Update: Phase III randomised trial on electro-hyperthermia and chemoradiation in locally advanced cervical cancer

 

C.A. Minnaar1; J.A. Kotzen1; A. Baeyens1 2

1  Department of Radiation Sciences, University of the Witwatersrand, Johannesburg, South Africa

2 Department of Basic Medical Sciences, Ghent University, Belgium

OBJECTIVES:  To determine the clinical effects of the addition of modulated electro-hyperthermia to the standard treatment protocols for locally advanced cervical cancer patients in state healthcare in South Africa. The measured outcomes are local disease control, quality of life, early and late toxicity and 2 year survival. 

METHOD: This ongoing phase III randomised clinical trial is being conducted at the Charlotte Maxeke Johannesburg Academic Hospital. The study aims to enrol 236 female participants with FIGO stage IIB (initial distal parametrium involvement) to IIIB cervical cancer (bilateral hydronephrosis excluded).  Participants are being randomised into a “Hyperthermia” group (mEHT plus chemoradiation) and a “Control” group (chemoradiation alone).  Randomisation stratum: HIV status, age and stage of disease.  Participants in both groups are receiving 25 fractions of 2Gy external beam radiation, 3 doses of high dose rate brachytherapy (8Gy) and up to 3 doses of cisplatin (80mg/m2). Two local mEHT sessions are administered per week prior to radiotherapy in the Hyperthermia group.  Local disease control is assessed by Positron Emission Tomography (PET) scans and early toxicity is graded according to the CTCAE version 4. 

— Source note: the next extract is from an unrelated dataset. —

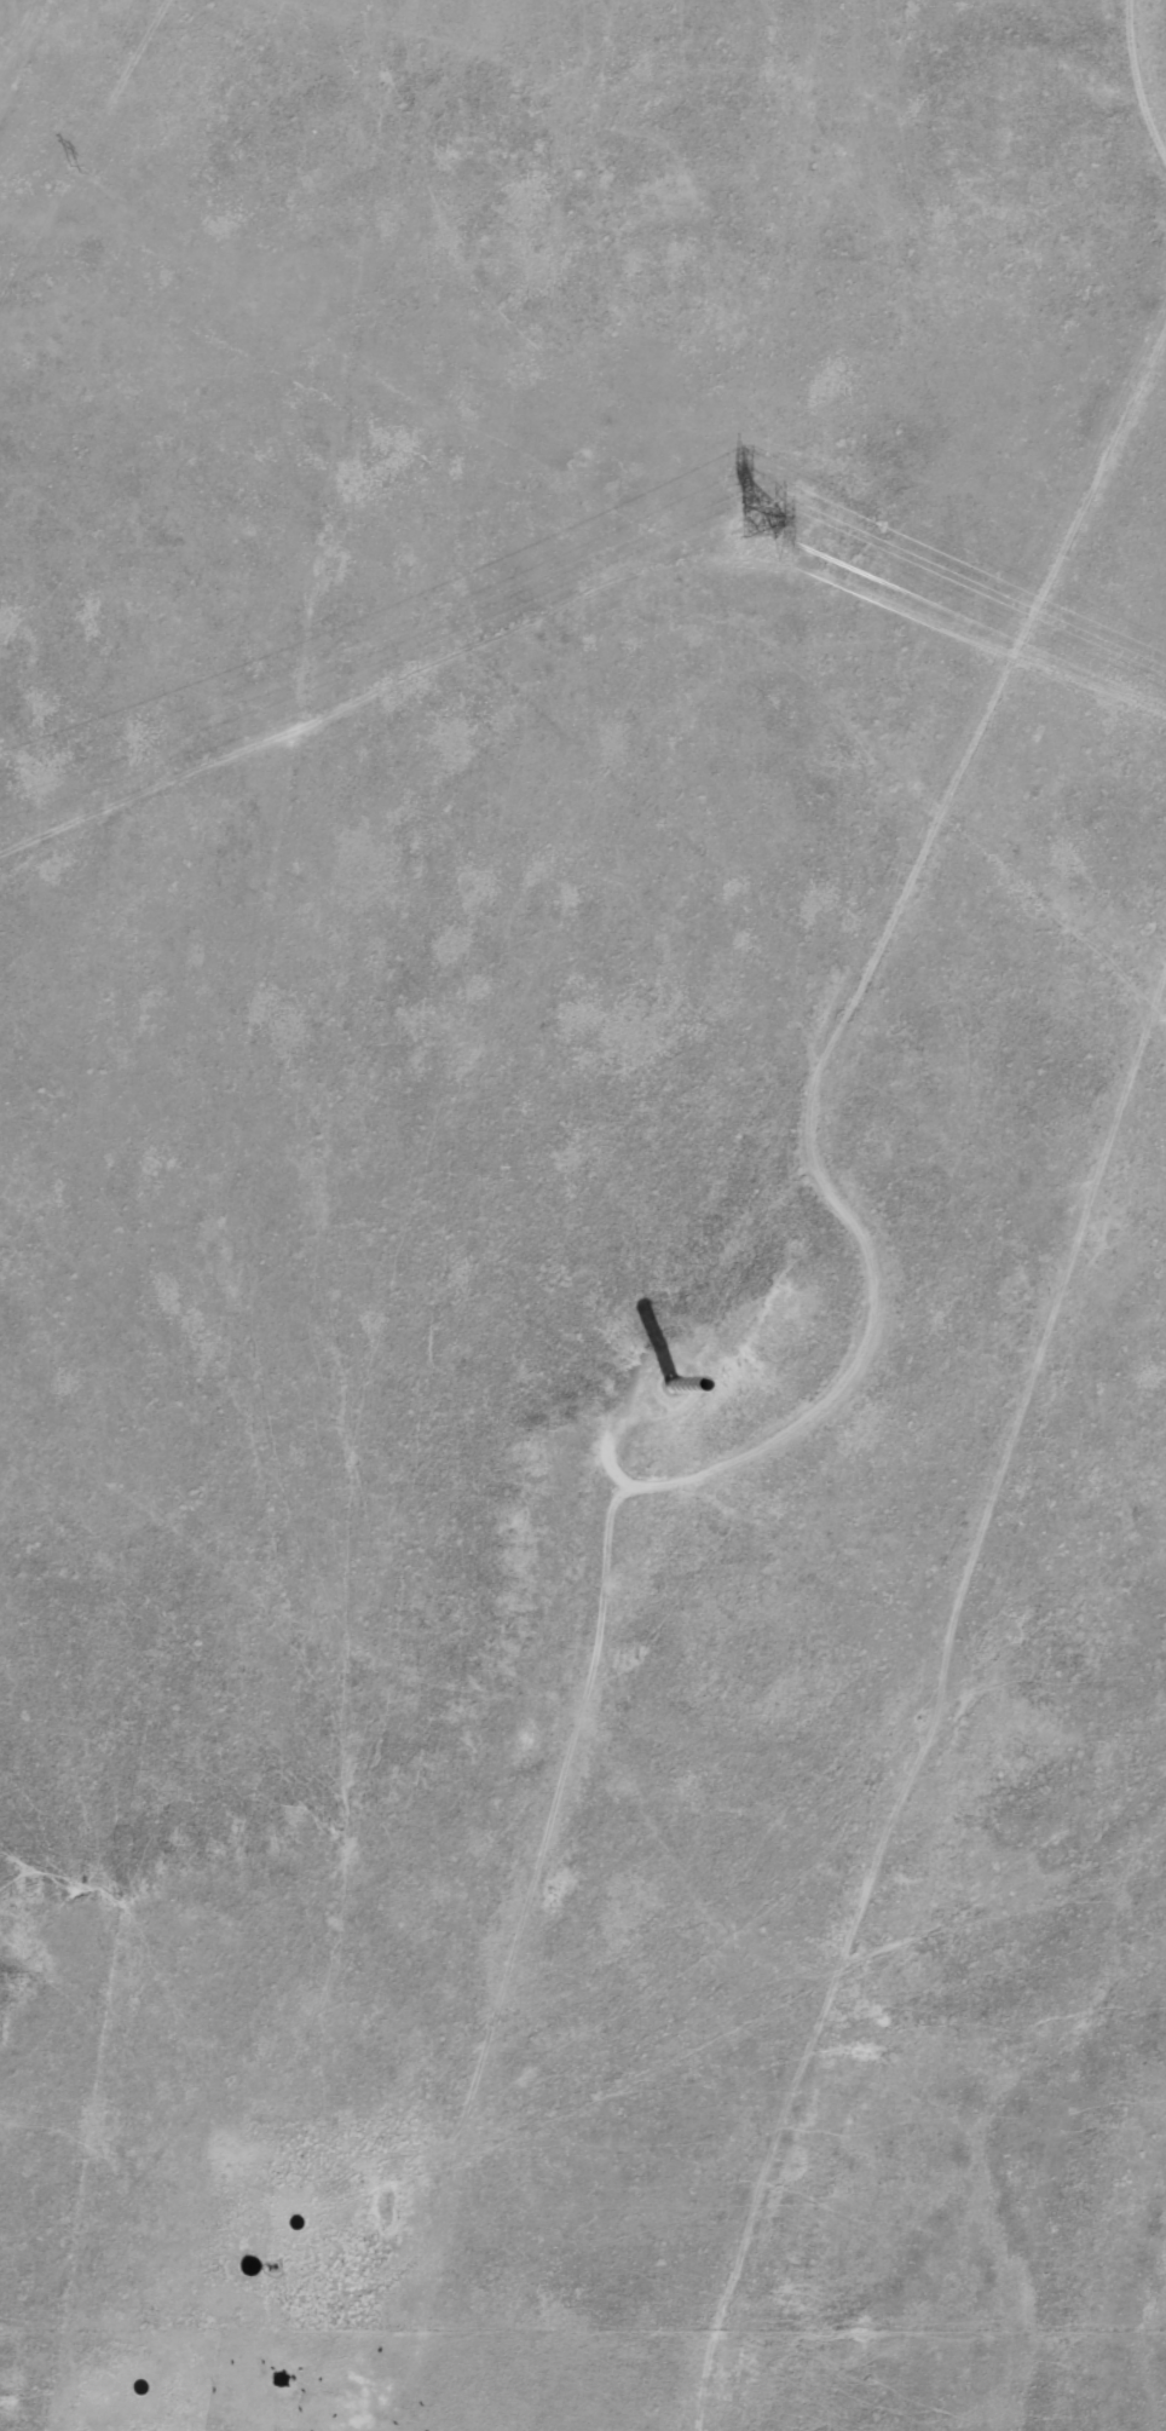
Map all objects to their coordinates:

RESULTS: We report on the interim analysis on local disease control and early toxicity of the first half of the recruited participants in our study.  Early results show an improvement in local disease control with no unexpected early toxicity in the hyperthermia group.

CONCLUSION: There is a positive trend in the Hyperthermia group suggesting that the addition of hyperthermia may be beneficial in locally advanced cervical cancer patients.